React Food Delivery
Full-featured food delivery platform with restaurant discovery, dynamic menu rendering, Redux-managed cart with quantity controls, and order tracking. Styled with Tailwind CSS for a modern, mobile-first UI.
Restaurant → menu → cart → order, end to end with proper state management.
The problem
Most React-cart tutorials end at 'add to cart' and stop.

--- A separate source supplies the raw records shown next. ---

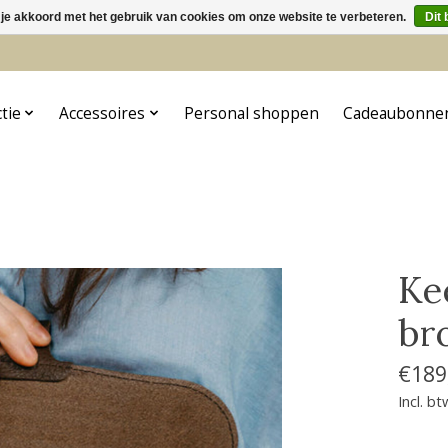
 je akkoord met het gebruik van cookies om onze website te verbeteren.
Dit 
5
ctie
Accessoires
Personal shoppen
Cadeaubonne
Ke
br
€189
Incl. bt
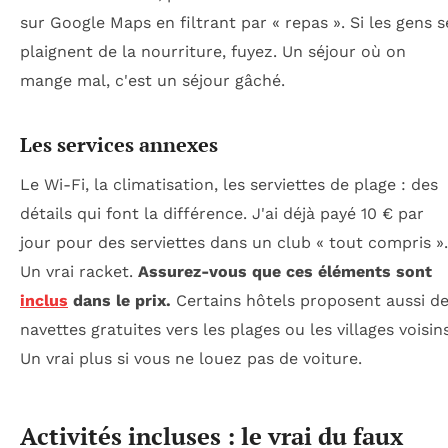
sur Google Maps en filtrant par « repas ». Si les gens s
plaignent de la nourriture, fuyez. Un séjour où on
mange mal, c'est un séjour gâché.
Les services annexes
Le Wi-Fi, la climatisation, les serviettes de plage : des
détails qui font la différence. J'ai déjà payé 10 € par
jour pour des serviettes dans un club « tout compris ».
Un vrai racket.
Assurez-vous que ces éléments sont
inclus
dans le prix.
Certains hôtels proposent aussi d
navettes gratuites vers les plages ou les villages voisins
Un vrai plus si vous ne louez pas de voiture.
Activités incluses : le vrai du faux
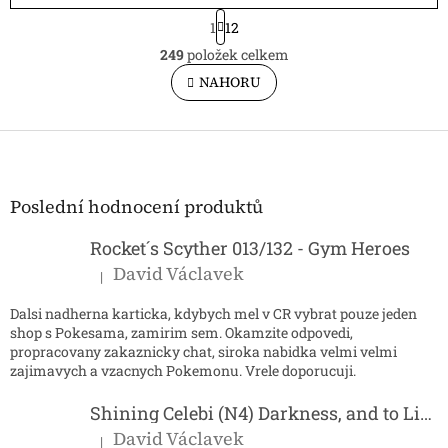
S
1
12
t
O
r
249
položek celkem
v
á
l
NAHORU
n
á
k
o
d
v
Z
a
á
c
á
n
í
p
í
p
a
Poslední hodnocení produktů
r
t
v
í
Rocket´s Scyther 013/132 - Gym Heroes
k
y
David Václavek
|
Hodnocení produktu je 5 z 5 hvězdiček.
v
ý
Dalsi nadherna karticka, kdybych mel v CR vybrat pouze jeden
p
shop s Pokesama, zamirim sem. Okamzite odpovedi,
i
propracovany zakaznicky chat, siroka nabidka velmi velmi
s
zajimavych a vzacnych Pokemonu. Vrele doporucuji.
u
Shining Celebi (N4) Darkness, and to Light...
David Václavek
|
Hodnocení produktu je 5 z 5 hvězdiček.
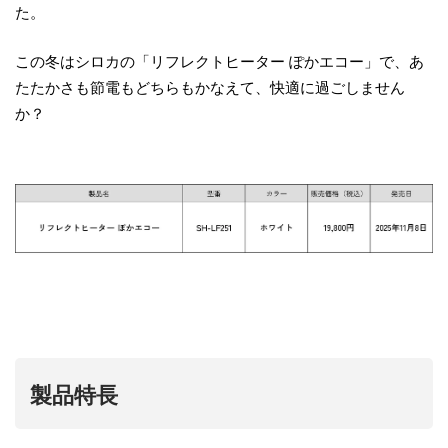
た。
この冬はシロカの「リフレクトヒーター ぽかエコー」で、あ
たたかさも節電もどちらもかなえて、快適に過ごしません
か？
製品特長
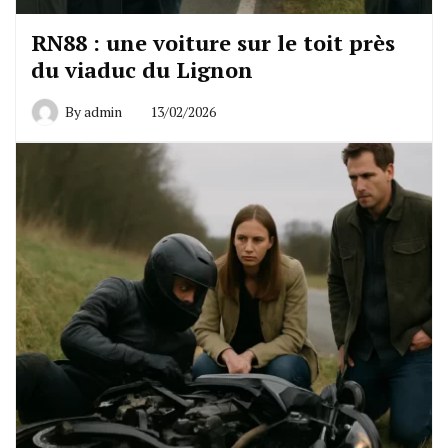
RN88 : une voiture sur le toit près
du viaduc du Lignon
By
admin
13/02/2026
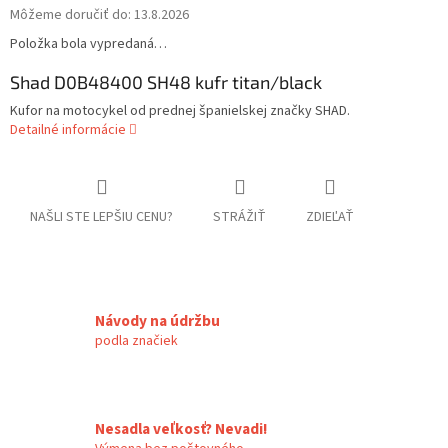
Môžeme doručiť do:
13.8.2026
Položka bola vypredaná…
Shad D0B48400 SH48 kufr titan/black
Kufor na motocykel od prednej španielskej značky SHAD.
Detailné informácie
NAŠLI STE LEPŠIU CENU?
STRÁŽIŤ
ZDIEĽAŤ
Návody na údržbu
podla značiek
Nesadla veľkosť? Nevadi!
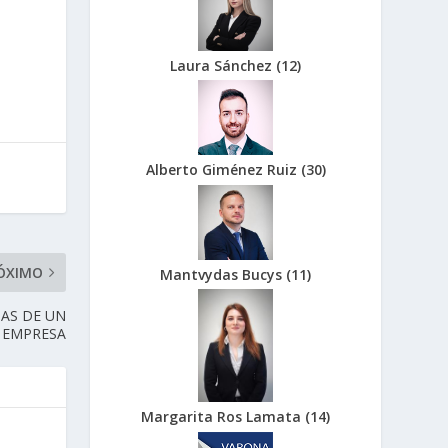
Laura Sánchez
(
12
)
Alberto Giménez Ruiz
(
30
)
ÓXIMO
Mantvydas Bucys
(
11
)
JAS DE UN
 EMPRESA
Margarita Ros Lamata
(
14
)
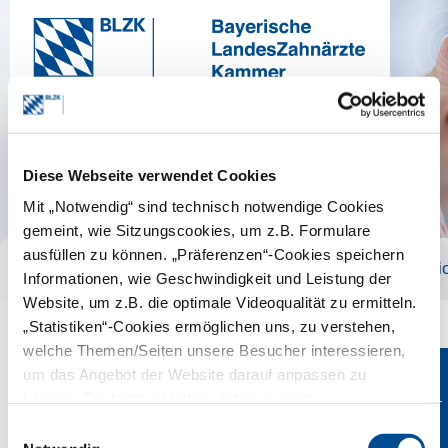
Diese Webseite verwendet Cookies
Mit „Notwendig“ sind technisch notwendige Cookies
gemeint, wie Sitzungscookies, um z.B. Formulare
ausfüllen zu können. „Präferenzen“-Cookies speichern
Publikationen für Patienten
Publikati
Informationen, wie Geschwindigkeit und Leistung der
Website, um z.B. die optimale Videoqualität zu ermitteln.
„Statistiken“-Cookies ermöglichen uns, zu verstehen,
welche Themen/Seiten unsere Besucher interessieren,
um das Angebot der Website darauf anpassen zu
Infokarte: ZFA – Ohne mich läuft hier ni
können. Die Nutzer bleiben dabei anonym.
Einkaufs-
wagen
Einwilligungsauswahl
Beschreibung
(0)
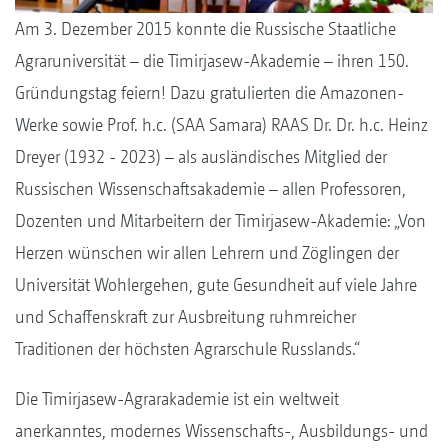
Am 3. Dezember 2015 konnte die Russische Staatliche
Agraruniversität – die Timirjasew-Akademie – ihren 150.
Gründungstag feiern! Dazu gratulierten die Amazonen-
Werke sowie Prof. h.c. (SAA Samara) RAAS Dr. Dr. h.c. Heinz
Dreyer (1932 - 2023) – als ausländisches Mitglied der
Russischen Wissenschaftsakademie – allen Professoren,
Dozenten und Mitarbeitern der Timirjasew-Akademie: „Von
Herzen wünschen wir allen Lehrern und Zöglingen der
Universität Wohlergehen, gute Gesundheit auf viele Jahre
und Schaffenskraft zur Ausbreitung ruhmreicher
Traditionen der höchsten Agrarschule Russlands.“
Die Timirjasew-Agrarakademie ist ein weltweit
anerkanntes, modernes Wissenschafts-, Ausbildungs- und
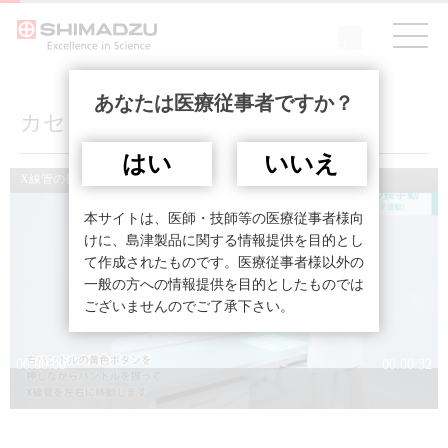
あなたは医療従事者ですか？
カセッテ連動機能
はい
いいえ
本サイトは、医師・技師等の医療従事者様向
けに、島津製品に関する情報提供を目的とし
て作成されたものです。医療従事者様以外の
一般の方への情報提供を目的としたものでは
ございませんのでご了承下さい。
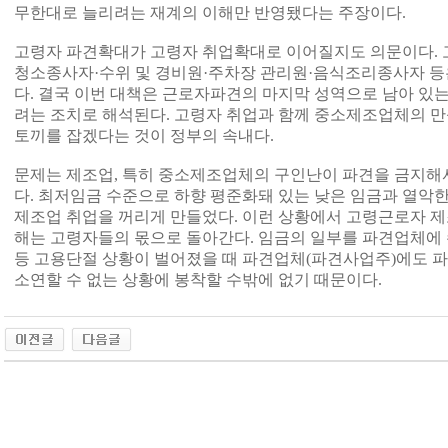
무한대로 늘리려는 재계의 이해만 반영됐다는 주장이다.
고령자 파견확대가 고령자 취업확대로 이어질지도 의문이다. 
청소종사자·수위 및 경비원·주차장 관리원·음식조리종사자 등
다. 결국 이번 대책은 근로자파견의 마지막 성역으로 남아 있
려는 조치로 해석된다. 고령자 취업과 함께 중소제조업체의 만
토끼를 잡겠다는 것이 정부의 속내다.
문제는 제조업, 특히 중소제조업체의 구인난이 파견을 금지해
다. 최저임금 수준으로 하향 평준화돼 있는 낮은 임금과 열악한
제조업 취업을 꺼리게 만들었다. 이런 상황에서 고령근로자 제
해는 고령자들의 몫으로 돌아간다. 임금의 일부를 파견업체에 
등 고용단절 상황이 벌어졌을 때 파견업체(파견사업주)에도 파
소연할 수 없는 상황에 봉착할 수밖에 없기 때문이다.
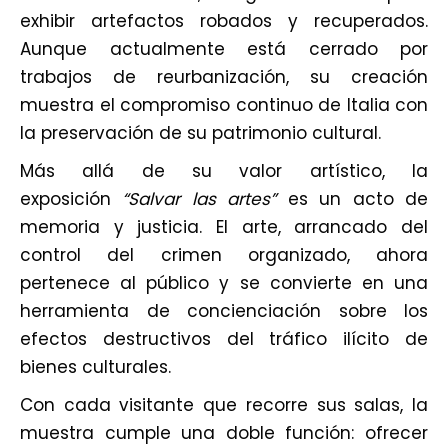
exhibir artefactos robados y recuperados.
Aunque actualmente está cerrado por
trabajos de reurbanización, su creación
muestra el compromiso continuo de Italia con
la preservación de su patrimonio cultural.
Más allá de su valor artístico, la
exposición
“Salvar las artes”
es un acto de
memoria y justicia. El arte, arrancado del
control del crimen organizado, ahora
pertenece al público y se convierte en una
herramienta de concienciación sobre los
efectos destructivos del tráfico ilícito de
bienes culturales.
Con cada visitante que recorre sus salas, la
muestra cumple una doble función: ofrecer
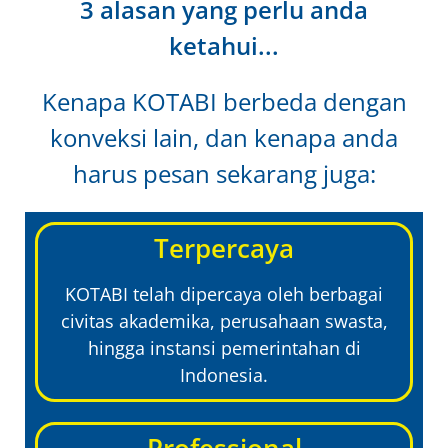
3 alasan yang perlu anda
ketahui...
Kenapa KOTABI berbeda dengan
konveksi lain, dan kenapa anda
harus pesan sekarang juga:
Terpercaya
KOTABI telah dipercaya oleh berbagai
civitas akademika, perusahaan swasta,
hingga instansi pemerintahan di
Indonesia.
Professional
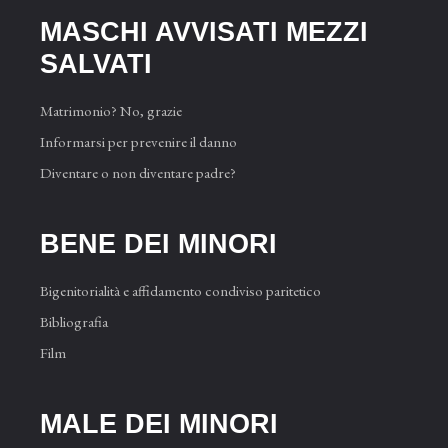
MASCHI AVVISATI MEZZI
SAL­VATI
Matrimonio? No, grazie
Informarsi per prevenire il danno
Diventare o non diventare padre?
BENE DEI MINORI
Bigenitorialità e affidamento condiviso paritetico
Bibliografia
Film
MALE DEI MINORI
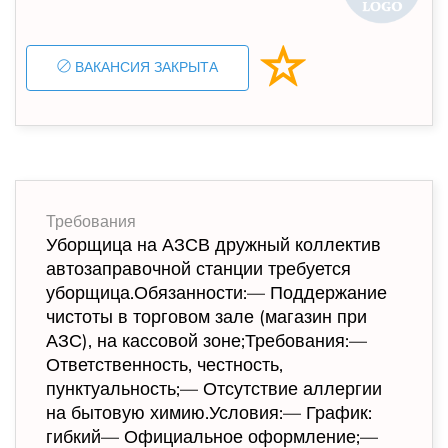
ВАКАНСИЯ ЗАКРЫТА
Требования
Уборщица на АЗСВ дружный коллектив
автозаправочной станции требуется
уборщица.Обязанности:— Поддержание
чистоты в торговом зале (магазин при
АЗС), на кассовой зоне;Требования:—
Ответственность, честность,
пунктуальность;— Отсутствие аллергии
на бытовую химию.Условия:— График:
гибкий— Официальное оформление;—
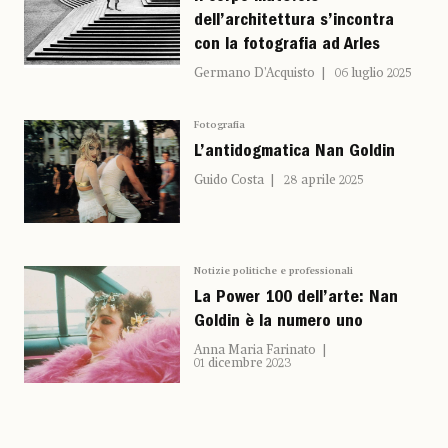
dell’architettura s’incontra
con la fotografia ad Arles
Germano D’Acquisto
06 luglio 2025
Fotografia
L’antidogmatica Nan Goldin
Guido Costa
28 aprile 2025
Notizie politiche e professionali
La Power 100 dell’arte: Nan
Goldin è la numero uno
Anna Maria Farinato
01 dicembre 2023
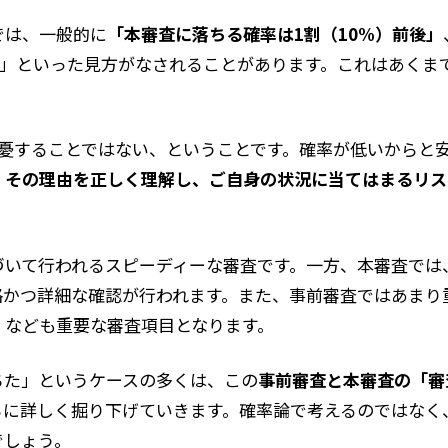
では、一般的に
「本審査に落ちる確率は1割（10%）前後」
れる」といった見方がなされることがあります。これはあく
一憂することではない、ということです。確率が低いからと
」その理由を正しく理解し、ご自身の状況に当てはまるリス
づいて行われるスピーディーな審査です。一方、本審査では
格かつ詳細な確認が行われます。また、事前審査ではあまり
）なども重要な審査項目となります。
ちた」というケースの多くは、この
事前審査と本審査の「審
らに詳しく掘り下げていきます。確率論で考えるのではなく
でしょう。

I wanted to model the actual flow — restaurant browsing, dynamic menu loading, quantity controls, order tracking — and learn where Redux earns its keep vs. where useReducer is enough.
The approach
Built the catalog and menus as data-driven components so adding a restaurant is a JSON edit, not a code change. Cart lives in Redux because quantity ops touch multiple slices (line items, totals, restaurant lock-in). Order tracking simulates a server-pushed status pipeline. Tailwind + a mobile-first layout because food apps are mostly used on phones.
Tech decisions
Outcomes
- Full flow from discovery → menu → cart → checkout → tracking
- Quantity controls + per-restaurant cart lock-in
- Mobile-first responsive layout
- Clean separation of cart state vs. UI components
What I learned
Redux pays for itself the moment cart actions need to touch totals + restaurant-context + persistence simultaneously. For simpler carts, useReducer + context is plenty.